> TASK INSTRUCTIONS
1 > Reproduce the section of the gym weights post that opens with the words containing "So let's measure" and closes with "the image below.", substituting "cable" for "coiled cord".
2 > In the gym weights post, the weight selection plug hides the wear at which weight setting?
3 > List every distinct weight setting that the gym weights post mentions, in pounds and kilograms as given.

> SOURCE PASSAGE
========
Statpics: June 2013

Monday, June 24, 2013

Counting Gym Freqs

So let's measure the amount of wear on Jon Purdy's image of exercise weights from a previous post. Here is a Photoshop image of the weights modified by rotation and perspective correction. Unfortunately, the weight selection plug (in red) has hidden the amount of wear at 30lbs/14kgs. Its coiled cord has only partially hidden the full wear pattern at 45lbs/20kgs and at 60lbs/27kgs. We can attempt to impute these last two. The amount of wear behind the coiled cord at 45lbs/20kgs appears to be about the same as at 135lbs/61kgs. We will replicate the 150lbs/68kgs pattern over the top of the image of the coiled cord at 45lbs/20kgs. In this image, the cord also obscures the upper portion of the wear pattern at 60lbs/27kgs. We will replicate only the upper portion of this wear pattern with with upper portion from its neighbor 75lbs/34kgs resulting in the image below.

We then convert the selected wear region to black and weight and increase the contrast. A portion of this is shown below.

Notice that, as a result of our imputation, the first panel of this sequence (30lbs/14kgs) is a duplicate of the eighth panel (150lbs/68kgs) and the upper half of the second panel is a duplicate of the upper half of the third panel. The overall balance of dark and light pixels can be seen with the Photoshop histogram option that displays lines whose height represents the count of pixels corresponding to total black (a level of 0, on the left) to total white (a level of 255, on the right), as shown below.
========
> INFORMATION GIVEN
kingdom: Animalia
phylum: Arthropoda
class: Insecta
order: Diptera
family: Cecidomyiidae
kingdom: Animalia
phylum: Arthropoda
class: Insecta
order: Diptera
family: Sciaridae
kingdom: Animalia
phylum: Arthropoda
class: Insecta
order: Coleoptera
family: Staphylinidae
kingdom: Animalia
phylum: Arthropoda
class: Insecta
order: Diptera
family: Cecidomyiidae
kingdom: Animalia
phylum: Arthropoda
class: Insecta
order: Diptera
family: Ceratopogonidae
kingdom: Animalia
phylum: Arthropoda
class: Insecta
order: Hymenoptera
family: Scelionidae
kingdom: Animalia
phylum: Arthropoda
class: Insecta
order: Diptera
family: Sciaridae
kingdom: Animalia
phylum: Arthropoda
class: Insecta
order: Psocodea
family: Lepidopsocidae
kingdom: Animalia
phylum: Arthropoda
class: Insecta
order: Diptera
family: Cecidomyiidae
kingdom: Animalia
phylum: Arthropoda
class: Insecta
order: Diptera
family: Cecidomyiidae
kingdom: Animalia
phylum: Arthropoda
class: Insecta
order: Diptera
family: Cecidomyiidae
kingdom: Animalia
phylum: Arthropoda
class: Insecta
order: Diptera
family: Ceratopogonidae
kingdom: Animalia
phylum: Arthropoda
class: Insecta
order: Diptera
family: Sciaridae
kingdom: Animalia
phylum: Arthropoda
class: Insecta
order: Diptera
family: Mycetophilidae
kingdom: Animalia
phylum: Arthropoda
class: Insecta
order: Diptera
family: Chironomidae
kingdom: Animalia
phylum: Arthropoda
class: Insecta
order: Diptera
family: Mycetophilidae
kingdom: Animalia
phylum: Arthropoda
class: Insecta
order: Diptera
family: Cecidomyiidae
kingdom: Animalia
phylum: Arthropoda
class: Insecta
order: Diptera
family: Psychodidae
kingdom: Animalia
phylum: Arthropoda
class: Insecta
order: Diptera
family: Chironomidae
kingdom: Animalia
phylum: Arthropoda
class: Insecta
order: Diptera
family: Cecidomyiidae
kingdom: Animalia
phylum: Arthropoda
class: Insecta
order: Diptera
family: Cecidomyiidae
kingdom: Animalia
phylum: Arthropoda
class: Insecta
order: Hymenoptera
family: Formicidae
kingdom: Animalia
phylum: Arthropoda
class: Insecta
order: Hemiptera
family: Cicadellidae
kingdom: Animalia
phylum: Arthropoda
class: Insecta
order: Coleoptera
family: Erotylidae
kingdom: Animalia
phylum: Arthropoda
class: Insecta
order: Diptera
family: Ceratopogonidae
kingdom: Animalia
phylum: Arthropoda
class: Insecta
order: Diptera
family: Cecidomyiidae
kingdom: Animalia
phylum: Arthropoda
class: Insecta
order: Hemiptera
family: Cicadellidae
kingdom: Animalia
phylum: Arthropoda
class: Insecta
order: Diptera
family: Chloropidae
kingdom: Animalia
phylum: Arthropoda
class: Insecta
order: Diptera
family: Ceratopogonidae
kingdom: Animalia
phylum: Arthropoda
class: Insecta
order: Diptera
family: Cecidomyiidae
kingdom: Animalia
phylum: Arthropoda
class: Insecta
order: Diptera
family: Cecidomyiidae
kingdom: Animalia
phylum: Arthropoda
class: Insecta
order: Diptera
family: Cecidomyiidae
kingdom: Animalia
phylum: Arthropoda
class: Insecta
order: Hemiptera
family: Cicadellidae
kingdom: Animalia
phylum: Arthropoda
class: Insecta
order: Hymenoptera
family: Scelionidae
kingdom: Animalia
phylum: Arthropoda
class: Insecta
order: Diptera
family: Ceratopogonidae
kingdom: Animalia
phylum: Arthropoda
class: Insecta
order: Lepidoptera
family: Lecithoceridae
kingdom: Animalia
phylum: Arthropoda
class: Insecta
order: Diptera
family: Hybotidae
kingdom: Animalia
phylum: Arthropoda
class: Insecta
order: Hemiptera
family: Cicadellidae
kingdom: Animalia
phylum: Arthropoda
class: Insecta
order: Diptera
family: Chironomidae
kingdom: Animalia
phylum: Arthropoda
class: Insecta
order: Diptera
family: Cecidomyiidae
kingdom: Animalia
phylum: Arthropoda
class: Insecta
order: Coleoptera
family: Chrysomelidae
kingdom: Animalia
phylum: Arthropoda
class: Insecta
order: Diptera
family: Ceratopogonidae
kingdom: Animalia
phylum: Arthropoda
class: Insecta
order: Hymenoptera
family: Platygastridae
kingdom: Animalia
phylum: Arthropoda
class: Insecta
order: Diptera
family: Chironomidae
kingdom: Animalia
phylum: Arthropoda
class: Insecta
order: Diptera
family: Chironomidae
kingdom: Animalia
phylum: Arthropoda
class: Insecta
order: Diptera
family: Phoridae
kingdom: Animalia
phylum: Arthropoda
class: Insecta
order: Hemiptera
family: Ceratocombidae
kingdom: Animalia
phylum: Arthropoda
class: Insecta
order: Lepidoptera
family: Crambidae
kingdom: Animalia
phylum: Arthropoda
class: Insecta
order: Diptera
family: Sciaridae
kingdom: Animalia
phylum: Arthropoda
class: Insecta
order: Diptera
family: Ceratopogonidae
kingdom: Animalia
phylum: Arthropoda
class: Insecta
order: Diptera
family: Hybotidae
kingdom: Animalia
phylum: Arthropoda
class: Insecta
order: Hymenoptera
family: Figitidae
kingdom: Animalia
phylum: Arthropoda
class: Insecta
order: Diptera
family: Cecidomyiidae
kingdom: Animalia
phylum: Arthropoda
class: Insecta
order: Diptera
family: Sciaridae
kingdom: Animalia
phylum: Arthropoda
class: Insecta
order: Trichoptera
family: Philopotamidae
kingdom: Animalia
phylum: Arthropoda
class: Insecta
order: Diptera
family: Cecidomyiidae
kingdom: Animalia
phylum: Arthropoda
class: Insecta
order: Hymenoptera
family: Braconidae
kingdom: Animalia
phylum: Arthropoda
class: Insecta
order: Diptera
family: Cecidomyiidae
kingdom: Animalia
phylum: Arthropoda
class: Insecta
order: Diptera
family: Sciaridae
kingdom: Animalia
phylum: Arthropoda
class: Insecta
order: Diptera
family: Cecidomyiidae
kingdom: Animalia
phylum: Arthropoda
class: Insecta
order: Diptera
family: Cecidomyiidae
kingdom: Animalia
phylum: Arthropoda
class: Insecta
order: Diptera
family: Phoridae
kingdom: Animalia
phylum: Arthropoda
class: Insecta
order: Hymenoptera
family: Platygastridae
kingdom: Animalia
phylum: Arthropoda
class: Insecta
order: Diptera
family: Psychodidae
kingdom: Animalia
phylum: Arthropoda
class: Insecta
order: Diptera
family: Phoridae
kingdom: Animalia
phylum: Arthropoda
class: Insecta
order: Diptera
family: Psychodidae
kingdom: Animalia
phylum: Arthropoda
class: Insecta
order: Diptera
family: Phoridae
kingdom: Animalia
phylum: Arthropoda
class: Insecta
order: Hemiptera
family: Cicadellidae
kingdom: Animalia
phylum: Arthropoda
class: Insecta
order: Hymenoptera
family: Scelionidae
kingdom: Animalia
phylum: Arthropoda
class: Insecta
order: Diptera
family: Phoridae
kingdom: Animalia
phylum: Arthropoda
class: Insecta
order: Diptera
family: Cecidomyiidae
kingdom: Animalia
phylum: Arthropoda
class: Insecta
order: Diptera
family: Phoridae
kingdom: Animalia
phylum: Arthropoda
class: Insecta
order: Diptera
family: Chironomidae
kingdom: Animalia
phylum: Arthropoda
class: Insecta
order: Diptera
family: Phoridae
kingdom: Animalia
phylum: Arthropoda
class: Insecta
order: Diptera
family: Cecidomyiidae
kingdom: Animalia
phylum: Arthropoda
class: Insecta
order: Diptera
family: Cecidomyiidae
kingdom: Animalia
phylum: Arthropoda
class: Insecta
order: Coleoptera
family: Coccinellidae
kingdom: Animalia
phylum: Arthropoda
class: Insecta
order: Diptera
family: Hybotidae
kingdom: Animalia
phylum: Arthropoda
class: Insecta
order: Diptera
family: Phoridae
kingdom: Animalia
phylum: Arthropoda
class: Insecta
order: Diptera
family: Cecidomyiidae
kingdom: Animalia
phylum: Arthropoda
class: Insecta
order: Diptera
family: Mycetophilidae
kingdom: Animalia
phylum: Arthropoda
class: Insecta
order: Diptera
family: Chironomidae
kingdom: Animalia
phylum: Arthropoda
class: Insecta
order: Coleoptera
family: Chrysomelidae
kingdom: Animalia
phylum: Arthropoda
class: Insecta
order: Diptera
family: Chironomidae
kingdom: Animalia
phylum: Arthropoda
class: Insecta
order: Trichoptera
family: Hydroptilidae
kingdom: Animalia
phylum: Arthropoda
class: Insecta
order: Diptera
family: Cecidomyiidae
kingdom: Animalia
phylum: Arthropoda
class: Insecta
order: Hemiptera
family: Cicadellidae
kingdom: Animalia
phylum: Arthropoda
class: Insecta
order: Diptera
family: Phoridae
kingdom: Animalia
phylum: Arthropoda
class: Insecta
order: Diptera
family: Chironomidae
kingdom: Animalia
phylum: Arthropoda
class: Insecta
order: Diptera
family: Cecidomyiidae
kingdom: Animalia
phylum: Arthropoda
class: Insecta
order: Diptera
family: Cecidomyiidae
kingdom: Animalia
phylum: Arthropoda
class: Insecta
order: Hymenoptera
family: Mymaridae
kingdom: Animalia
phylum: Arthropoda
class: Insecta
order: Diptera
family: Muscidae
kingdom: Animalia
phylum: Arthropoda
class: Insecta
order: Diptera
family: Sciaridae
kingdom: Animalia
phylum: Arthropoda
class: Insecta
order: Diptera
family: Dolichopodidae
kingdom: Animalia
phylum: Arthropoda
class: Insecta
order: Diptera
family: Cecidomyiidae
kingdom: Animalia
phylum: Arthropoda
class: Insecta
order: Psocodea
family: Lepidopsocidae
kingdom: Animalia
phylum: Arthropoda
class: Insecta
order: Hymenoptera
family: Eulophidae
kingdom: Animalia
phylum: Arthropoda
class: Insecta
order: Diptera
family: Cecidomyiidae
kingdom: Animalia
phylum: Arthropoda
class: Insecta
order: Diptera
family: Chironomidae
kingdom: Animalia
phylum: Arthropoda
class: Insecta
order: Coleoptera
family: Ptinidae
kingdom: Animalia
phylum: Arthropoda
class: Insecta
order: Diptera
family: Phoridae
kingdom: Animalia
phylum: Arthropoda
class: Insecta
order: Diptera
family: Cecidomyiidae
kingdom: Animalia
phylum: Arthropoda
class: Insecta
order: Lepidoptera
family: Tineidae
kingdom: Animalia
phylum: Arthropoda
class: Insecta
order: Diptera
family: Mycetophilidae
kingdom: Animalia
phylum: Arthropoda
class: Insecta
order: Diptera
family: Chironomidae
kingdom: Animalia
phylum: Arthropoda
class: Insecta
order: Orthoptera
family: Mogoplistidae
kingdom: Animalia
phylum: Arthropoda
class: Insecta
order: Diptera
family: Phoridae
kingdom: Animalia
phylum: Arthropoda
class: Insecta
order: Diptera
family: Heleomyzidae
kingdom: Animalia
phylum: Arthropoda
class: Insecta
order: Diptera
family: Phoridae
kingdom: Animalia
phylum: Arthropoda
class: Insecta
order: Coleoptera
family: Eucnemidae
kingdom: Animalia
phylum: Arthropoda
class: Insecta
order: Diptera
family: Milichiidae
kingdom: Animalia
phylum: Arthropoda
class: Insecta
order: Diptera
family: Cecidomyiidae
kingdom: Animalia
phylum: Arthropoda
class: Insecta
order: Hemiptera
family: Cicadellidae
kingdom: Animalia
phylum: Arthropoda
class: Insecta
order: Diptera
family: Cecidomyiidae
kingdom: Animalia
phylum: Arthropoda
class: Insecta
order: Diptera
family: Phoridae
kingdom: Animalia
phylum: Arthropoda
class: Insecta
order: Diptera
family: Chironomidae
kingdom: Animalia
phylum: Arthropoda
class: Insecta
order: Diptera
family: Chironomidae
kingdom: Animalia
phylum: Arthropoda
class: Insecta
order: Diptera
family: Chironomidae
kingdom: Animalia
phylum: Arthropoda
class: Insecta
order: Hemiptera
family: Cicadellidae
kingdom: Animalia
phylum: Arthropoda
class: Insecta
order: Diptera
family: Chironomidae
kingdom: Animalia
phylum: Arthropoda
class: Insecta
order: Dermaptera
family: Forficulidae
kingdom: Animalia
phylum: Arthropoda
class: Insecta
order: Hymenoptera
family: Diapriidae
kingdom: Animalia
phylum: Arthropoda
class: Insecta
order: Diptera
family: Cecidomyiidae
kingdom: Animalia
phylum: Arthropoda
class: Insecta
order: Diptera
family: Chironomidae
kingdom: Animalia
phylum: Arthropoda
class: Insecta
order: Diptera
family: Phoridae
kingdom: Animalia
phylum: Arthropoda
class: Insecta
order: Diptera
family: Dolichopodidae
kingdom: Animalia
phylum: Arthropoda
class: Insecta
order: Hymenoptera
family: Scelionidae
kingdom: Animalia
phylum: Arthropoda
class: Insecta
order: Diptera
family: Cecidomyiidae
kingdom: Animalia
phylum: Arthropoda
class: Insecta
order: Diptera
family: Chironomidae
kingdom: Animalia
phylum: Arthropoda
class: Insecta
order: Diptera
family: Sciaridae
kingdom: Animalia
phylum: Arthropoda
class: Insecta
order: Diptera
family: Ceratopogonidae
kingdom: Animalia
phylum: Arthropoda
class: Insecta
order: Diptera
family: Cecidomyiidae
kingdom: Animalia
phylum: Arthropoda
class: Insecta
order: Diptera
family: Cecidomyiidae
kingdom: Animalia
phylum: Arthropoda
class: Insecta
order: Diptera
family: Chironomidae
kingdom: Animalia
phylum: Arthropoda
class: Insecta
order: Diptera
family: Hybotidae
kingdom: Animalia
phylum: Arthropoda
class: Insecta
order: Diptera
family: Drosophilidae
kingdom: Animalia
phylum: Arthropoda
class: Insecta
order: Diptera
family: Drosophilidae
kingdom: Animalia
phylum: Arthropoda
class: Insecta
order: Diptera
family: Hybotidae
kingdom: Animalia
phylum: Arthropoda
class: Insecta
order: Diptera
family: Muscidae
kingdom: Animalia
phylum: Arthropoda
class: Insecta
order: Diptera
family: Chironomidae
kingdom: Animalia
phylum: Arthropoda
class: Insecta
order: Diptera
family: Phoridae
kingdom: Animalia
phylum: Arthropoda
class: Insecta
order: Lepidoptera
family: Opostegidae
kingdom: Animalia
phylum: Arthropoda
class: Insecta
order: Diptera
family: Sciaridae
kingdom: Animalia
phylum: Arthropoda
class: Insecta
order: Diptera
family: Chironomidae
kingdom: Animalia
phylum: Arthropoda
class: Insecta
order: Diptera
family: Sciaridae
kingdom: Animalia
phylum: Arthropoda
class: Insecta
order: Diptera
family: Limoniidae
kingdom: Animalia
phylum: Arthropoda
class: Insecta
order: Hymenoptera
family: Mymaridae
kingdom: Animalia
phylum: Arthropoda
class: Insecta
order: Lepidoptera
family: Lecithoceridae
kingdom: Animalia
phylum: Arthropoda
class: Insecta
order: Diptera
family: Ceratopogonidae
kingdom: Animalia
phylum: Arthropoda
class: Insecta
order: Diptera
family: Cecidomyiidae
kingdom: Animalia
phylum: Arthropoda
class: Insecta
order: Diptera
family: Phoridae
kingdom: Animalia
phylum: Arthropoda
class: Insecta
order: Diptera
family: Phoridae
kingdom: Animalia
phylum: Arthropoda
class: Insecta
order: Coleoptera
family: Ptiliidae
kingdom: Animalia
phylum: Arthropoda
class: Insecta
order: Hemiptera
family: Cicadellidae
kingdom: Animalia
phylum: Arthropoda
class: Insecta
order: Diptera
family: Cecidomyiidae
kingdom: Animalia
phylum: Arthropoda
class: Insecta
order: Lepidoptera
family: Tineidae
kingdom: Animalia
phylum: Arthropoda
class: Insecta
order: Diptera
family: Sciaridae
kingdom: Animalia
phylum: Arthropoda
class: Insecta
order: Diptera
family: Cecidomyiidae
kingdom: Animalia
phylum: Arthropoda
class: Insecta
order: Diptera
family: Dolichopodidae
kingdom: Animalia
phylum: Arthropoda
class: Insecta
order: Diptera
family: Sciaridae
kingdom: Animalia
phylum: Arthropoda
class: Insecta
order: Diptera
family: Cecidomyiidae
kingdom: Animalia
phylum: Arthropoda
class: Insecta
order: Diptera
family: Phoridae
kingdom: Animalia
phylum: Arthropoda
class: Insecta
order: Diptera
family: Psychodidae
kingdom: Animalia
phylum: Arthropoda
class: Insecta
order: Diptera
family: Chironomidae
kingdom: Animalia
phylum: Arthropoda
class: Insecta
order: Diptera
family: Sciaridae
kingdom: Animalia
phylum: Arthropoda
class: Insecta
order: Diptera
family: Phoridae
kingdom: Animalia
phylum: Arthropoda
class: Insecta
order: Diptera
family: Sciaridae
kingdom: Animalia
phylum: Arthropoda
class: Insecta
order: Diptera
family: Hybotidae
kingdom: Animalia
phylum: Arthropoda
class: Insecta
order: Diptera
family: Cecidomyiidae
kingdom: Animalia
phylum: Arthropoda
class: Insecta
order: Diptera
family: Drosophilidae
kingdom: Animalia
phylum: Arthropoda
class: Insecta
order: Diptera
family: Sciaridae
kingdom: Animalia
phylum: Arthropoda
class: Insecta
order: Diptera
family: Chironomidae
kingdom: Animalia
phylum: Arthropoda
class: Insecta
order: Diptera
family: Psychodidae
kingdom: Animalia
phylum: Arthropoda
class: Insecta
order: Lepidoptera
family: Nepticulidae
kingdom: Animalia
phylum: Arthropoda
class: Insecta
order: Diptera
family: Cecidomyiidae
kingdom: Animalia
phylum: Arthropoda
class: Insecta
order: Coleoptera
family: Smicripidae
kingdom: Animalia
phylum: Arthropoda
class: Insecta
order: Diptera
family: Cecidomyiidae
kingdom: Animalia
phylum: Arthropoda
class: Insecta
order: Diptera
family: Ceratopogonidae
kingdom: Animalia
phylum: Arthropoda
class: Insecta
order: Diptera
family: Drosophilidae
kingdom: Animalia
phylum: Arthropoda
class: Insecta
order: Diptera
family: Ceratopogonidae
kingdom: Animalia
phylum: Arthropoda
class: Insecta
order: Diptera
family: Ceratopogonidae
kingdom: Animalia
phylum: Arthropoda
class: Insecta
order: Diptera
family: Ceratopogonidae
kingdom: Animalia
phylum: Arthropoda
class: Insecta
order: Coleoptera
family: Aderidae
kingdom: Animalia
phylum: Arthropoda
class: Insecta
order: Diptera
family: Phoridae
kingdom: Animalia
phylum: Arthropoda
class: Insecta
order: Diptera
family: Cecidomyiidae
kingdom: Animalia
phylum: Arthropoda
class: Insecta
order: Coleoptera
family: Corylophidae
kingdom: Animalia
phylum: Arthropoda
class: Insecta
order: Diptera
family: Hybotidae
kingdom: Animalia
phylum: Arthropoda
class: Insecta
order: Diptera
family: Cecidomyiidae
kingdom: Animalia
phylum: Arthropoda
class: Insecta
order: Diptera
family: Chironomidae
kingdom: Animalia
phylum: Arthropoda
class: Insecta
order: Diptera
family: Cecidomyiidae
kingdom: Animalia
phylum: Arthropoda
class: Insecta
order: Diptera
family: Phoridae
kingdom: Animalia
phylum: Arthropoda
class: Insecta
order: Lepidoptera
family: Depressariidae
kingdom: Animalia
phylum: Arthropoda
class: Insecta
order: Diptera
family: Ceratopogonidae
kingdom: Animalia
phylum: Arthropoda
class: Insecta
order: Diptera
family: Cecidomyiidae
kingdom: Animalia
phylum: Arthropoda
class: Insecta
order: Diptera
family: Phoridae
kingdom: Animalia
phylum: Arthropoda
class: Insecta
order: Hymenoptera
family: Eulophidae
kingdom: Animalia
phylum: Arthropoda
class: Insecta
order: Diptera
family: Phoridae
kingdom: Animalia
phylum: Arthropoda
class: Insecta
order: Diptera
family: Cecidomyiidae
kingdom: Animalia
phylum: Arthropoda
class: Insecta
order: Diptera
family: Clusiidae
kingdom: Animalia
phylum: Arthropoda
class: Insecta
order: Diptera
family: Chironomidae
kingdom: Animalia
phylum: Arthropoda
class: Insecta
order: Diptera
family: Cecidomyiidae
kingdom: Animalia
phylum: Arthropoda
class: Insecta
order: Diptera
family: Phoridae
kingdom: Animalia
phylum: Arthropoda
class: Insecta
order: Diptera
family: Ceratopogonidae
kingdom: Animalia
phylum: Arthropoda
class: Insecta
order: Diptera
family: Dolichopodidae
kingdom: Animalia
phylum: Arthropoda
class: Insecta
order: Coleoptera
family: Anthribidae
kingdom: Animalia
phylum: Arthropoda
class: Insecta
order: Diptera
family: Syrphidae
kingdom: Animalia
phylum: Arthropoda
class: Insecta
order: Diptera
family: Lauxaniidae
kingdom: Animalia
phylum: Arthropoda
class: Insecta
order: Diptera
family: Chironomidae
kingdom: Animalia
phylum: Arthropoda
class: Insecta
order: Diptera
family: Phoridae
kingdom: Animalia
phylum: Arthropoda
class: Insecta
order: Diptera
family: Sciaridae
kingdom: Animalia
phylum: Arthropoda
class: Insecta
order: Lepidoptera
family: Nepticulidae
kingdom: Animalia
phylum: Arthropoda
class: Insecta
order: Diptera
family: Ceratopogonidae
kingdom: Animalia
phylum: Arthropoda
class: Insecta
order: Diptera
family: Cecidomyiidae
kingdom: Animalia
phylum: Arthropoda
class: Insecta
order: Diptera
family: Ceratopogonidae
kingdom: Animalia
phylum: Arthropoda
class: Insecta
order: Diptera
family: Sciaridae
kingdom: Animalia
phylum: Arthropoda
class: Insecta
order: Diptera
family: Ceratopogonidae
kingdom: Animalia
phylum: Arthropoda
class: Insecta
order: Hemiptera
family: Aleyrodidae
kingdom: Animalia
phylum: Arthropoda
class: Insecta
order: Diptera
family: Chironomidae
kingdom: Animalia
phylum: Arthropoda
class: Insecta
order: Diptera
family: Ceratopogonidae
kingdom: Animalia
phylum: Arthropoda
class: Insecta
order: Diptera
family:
========
> FULL SOLUTIONS
1 >
So let's measure the amount of wear on Jon Purdy's image of exercise weights from a previous post. Here is a Photoshop image of the weights modified by rotation and perspective correction. Unfortunately, the weight selection plug (in red) has hidden the amount of wear at 30lbs/14kgs. Its cable has only partially hidden the full wear pattern at 45lbs/20kgs and at 60lbs/27kgs. We can attempt to impute these last two. The amount of wear behind the cable at 45lbs/20kgs appears to be about the same as at 135lbs/61kgs. We will replicate the 150lbs/68kgs pattern over the top of the image of the cable at 45lbs/20kgs. In this image, the cord also obscures the upper portion of the wear pattern at 60lbs/27kgs. We will replicate only the upper portion of this wear pattern with with upper portion from its neighbor 75lbs/34kgs resulting in the image below.

2 > 30lbs/14kgs

3 >
30lbs/14kgs
45lbs/20kgs
60lbs/27kgs
75lbs/34kgs
135lbs/61kgs
150lbs/68kgs